Hey @crackwitz and thanks for your reply.

I don’t think I can really escape from the stitching. Your suggested approach could only work for very small areas. I just tried it at home, to draw a nice big shape and take one single picture. Even at home it was hard to be straight on top to avoid having to fix the perspective distortion(just for the test).

Anyhow if a single shot is possible yes, I agree there is no need of stitching, but most of the time those shapes are big…The idea thou to reduce the number of pictures instead of increasing it, to avoid those stitching issues is good. I will keep that in mind - because my usual mindset was - more pictures more data and better result…but the issue still stands, because even with 3-4 photos from a holding phone and moving very slowly, the output panorama still have some miss-alignments.

Is this because I take the pictures not by rotating the camera as usually, but moving along and even subtle movements create distortion in the perspective which the homography cannot handle(parallax errors)? Please excuse me if I talk nonsense I am still new to all this.

I now understand that there is a big difference between the standard panoramic approach ( what I am using ) compared to :

Linear panorama - As far as I understand this should always be taken from the same distance ( in my case floor ) which I could not achieve with a free holding device.

Multi-view panorama - This old presentation looks very interesting but I could not find anything else except this paper.

I am considering trying out Hugin with their mosaic mode, just to see if works good enough. I see people stitching drone photos ( which is the closes thing to my use case that I can think of ).
Here is a short explanation of the Hugin underlying implementation of photo-mosaic.

Is it possible to achieve something like this panotools photo-mosaic with OpenCV?

I’m quite impressed with the results you are getting with that approach. Good work so far! I don’t really know much about stitching, but I would expect that you will get the best results if you use a calibrated camera with locked-down focus and zoom so you can undistort the images and feed high-quality undistorted images to the stitching algorithm, otherwise I fear that your stitching results won’t be as accurate as you need them to be.

Having said that, I’m on Team Crackwitz - skip the stitching if at all possible.

If I were attempting this, I’d probably do something like:

  1. Select a camera / lens that can capture the whole area in a single shot.
  2. Lock down the lens (focus, zoom) and calibrate the camera intrisics.
  3. Mount the camera, take a picture of the area you care about, along with an appropriately sized calibration target laying flat on top of the area you care about.
  4. Calibrate the extrinsics based on the calibration target, or alternately compute a homography from the calibration target to image plane.*
  5. Do whatever you are doing to extract the outline from the image, and then convert (using the camera extrinsics+intrinsics, or the homography) to world-plane coords.

*If you are computing a homorgraphy, make sure to use undistorted image points when computing the homography and when converting the path points.

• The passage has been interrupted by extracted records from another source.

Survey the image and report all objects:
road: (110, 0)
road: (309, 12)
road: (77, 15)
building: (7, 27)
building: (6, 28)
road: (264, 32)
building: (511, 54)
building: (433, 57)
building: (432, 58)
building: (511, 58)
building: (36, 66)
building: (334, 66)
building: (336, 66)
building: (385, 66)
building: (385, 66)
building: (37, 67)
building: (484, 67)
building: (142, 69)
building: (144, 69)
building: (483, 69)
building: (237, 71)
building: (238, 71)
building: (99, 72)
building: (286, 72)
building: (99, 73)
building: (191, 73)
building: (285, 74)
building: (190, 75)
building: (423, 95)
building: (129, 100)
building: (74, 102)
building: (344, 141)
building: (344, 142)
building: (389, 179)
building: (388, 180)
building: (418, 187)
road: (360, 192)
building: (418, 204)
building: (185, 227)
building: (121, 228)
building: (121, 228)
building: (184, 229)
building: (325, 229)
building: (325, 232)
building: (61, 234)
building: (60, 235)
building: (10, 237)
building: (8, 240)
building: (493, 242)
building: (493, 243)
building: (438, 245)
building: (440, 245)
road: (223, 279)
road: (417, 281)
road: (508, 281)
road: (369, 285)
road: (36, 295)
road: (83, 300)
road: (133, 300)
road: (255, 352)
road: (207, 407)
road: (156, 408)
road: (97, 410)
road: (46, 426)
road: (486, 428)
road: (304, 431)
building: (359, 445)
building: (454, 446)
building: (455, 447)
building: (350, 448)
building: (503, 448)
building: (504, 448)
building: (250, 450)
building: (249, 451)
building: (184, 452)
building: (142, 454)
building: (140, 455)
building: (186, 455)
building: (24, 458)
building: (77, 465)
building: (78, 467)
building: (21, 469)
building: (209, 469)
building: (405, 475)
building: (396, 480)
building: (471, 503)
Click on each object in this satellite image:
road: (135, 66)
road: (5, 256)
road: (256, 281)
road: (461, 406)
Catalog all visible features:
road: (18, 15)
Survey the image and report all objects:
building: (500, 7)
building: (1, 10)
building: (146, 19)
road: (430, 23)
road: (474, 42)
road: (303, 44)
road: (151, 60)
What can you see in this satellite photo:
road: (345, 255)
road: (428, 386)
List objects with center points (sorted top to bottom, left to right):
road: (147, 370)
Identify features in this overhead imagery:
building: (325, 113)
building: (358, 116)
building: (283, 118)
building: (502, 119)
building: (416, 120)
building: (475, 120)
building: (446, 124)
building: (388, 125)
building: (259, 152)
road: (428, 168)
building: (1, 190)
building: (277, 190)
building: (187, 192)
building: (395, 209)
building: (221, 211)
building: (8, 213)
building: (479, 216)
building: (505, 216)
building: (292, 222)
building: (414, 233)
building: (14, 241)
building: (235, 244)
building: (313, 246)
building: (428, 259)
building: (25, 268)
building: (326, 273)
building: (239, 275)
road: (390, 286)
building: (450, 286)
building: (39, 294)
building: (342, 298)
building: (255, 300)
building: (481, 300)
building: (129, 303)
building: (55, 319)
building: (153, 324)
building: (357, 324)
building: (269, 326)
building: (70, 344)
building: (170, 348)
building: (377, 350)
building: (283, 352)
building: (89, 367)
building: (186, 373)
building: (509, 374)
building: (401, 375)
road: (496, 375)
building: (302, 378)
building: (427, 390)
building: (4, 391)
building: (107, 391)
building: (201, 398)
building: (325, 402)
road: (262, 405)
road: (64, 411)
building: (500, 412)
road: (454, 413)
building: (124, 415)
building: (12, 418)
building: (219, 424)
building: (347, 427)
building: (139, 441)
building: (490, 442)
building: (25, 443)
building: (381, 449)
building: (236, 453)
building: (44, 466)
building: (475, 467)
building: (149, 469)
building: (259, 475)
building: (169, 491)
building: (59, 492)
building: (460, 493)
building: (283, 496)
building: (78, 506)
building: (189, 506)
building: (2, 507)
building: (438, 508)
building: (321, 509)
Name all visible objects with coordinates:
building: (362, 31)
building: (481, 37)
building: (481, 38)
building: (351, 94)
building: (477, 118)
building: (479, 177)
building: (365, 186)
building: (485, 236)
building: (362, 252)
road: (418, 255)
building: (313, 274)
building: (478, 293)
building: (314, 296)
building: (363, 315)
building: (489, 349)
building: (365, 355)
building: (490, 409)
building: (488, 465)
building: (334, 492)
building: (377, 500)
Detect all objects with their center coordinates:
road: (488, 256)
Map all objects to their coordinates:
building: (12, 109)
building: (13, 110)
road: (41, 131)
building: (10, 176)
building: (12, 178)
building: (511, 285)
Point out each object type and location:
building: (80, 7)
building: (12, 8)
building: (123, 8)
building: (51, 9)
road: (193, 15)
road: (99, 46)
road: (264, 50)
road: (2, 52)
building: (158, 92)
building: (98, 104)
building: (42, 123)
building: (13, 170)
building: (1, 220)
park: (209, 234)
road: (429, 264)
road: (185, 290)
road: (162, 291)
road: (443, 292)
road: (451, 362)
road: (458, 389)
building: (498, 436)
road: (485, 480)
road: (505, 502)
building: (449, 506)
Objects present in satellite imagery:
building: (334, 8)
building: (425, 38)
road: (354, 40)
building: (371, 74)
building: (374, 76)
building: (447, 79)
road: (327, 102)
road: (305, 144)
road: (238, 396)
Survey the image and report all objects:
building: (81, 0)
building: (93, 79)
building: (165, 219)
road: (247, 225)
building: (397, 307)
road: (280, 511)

1-1.5mm might be hard to achieve on a large area with a single image, but I think stitching will introduce even more error.

Some thoughts:
Forget about trying to avoid perspective distortion in your images. You will have to correct for it to achieve the kind of accuracy you are going for. (Hence my suggestion of homography or extrinsic calibration above)

I don’t think a single Aruco will be good enough for calibration (even if just scale, but particularly not to recover camera extrinsics/pose). Also note that unless your camera is perfectly perpendicular to the world plane, there isn’t a single scale value (cm/pixel) for the whole image. I think you understand this already, but I’m mentioning it because getting an image without any perspective distortion is harder than just calibrating the extrinsics and accounting for the perspective distortion.

How big are the areas you want to be able to measure? Can you use a high res camera - DSLR or similar?

Good luck!